NeurIPS 2025 Invited Speaker Topics
The NeurIPS 2025 organizing committee is excited to share details about the upcoming invited talks at this year’s conference. Our distinguished lineup includes six leading researchers who will explore critical questions at the frontiers of artificial intelligence, from the foundations of learning in deep networks to the societal implications of AI systems. For more on each talk, you can explore the speaker’s abstract.
At 8:30am on Dec 3, Richard Sutton, recipient of the 2024 Turing Award, will argue that as “AI has become a huge industry, to an extent it has lost its way,” and proposes a return to fundamental principles: “We need agents that learn continually. We need world models and planning. We need knowledge that is high-level and learnable.”
At 2:30pm on Dec 3, Zeynep Tufekci argues that focusing on AGI or superintelligence misses more immediate concerns: “Artificial Good-Enough Intelligence can unleash chaos and destruction long before, or if ever, AGI is reached.” Tufekci emphasizes that generative AI’s revolutionary impact comes “from making what’s already possible and desired cheap, easy, fast, and large-scale,” and warns that “existing AI is good enough to blur or pulverize our existing mechanisms of proof of accuracy, effort, veracity, authenticity, sincerity, and even humanity.”
At 8:30am on Dec 4, Yejin Choi will deliver the Posner Lecture this year. Her talk will examine the changing landscape of natural language processing and commonsense AI. Her presentation promises to address fundamental questions about how AI systems understand and reason about the world, drawing on her extensive work in commonsense reasoning and language understanding. Choi notes “Despite rapid progress on benchmarks, state-of-the-art models still exhibit “jagged intelligence,” indicating that current scaling approaches may have limitations. Additionally, our scientific understanding of artificial intelligence hasn’t kept pace with engineering advances, and the current literature presents seemingly contradictory findings that can be difficult to reconcile.”
At 2:30pm on Dec 4, Melanie Mitchell will present her observations on today’s generative AI systems that have “exceeded human performance on many benchmarks meant to test humanlike cognitive capabilities,” yet “still struggle in unhumanlike ways on real-world tasks.” Mitchell will draw on experimental methods from developmental and comparative psychology to demonstrate new approaches for evaluating cognition in large language models, covering analogical reasoning, visual abstraction, and mathematical problem-solving.

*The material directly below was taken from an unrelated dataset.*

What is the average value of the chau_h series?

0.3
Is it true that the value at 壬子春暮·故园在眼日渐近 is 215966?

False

At 8:30am on Dec 5, Kyunghyun Cho will reflect on problem finding in AI research. His talk draws on his experience working across machine learning algorithms, generative modeling, machine translation, medical imaging, and protein modeling. Cho notes that these “seemingly different problems turned out to be closely related to each other from both technical, social and personal perspectives.” He will share his thoughts on “what our own discipline, which is sometimes called computer science, data science, machine learning or artificial intelligence, is.”

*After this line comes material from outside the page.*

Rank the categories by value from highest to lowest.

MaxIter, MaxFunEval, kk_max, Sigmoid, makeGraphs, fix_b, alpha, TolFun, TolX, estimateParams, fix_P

At 2:30pm on Dec 5, Andrew Saxe, is delivering the Breiman Lecture, Saxe will offer mathematical analyses revealing “how learning algorithms, data structure, initialization schemes, and architectural choices interact to produce hidden representations that afford complex generalization behaviors.” A key theme will be what Saxe describes as a “neural race: competing pathways within a deep network vie to explain the data, with an implicit bias toward shared representations.” He will demonstrate how these principles manifest across feedforward, recurrent, and linear attention networks.
These talks promise to spark important conversations about where AI research has been and where it should go next. Join us this December to hear from these exceptional speakers and engage with the broader NeurIPS community!